Data extracts —

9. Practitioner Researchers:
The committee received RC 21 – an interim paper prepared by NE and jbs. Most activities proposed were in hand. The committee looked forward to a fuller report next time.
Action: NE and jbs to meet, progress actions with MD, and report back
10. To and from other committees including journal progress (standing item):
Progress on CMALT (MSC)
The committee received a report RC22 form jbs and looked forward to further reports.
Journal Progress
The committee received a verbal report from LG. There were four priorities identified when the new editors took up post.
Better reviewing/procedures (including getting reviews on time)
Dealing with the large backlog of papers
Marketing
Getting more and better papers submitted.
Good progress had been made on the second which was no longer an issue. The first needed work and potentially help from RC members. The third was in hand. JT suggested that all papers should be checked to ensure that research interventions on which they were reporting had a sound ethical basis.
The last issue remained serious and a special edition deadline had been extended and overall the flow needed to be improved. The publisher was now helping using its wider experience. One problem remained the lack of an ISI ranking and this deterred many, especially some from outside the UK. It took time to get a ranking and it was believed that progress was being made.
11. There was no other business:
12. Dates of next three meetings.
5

Work instruction —
Look for the string "issue" in the entries above. Copy every line that has it.

Output for this exercise —
Good progress had been made on the second which was no longer an issue. The first needed work and potentially help from RC members. The third was in hand. JT suggested that all papers should be checked to ensure that research interventions on which they were reporting had a sound ethical basis.
The last issue remained serious and a special edition deadline had been extended and overall the flow needed to be improved. The publisher was now helping using its wider experience. One problem remained the lack of an ISI ranking and this deterred many, especially some from outside the UK. It took time to get a ranking and it was believed that progress was being made.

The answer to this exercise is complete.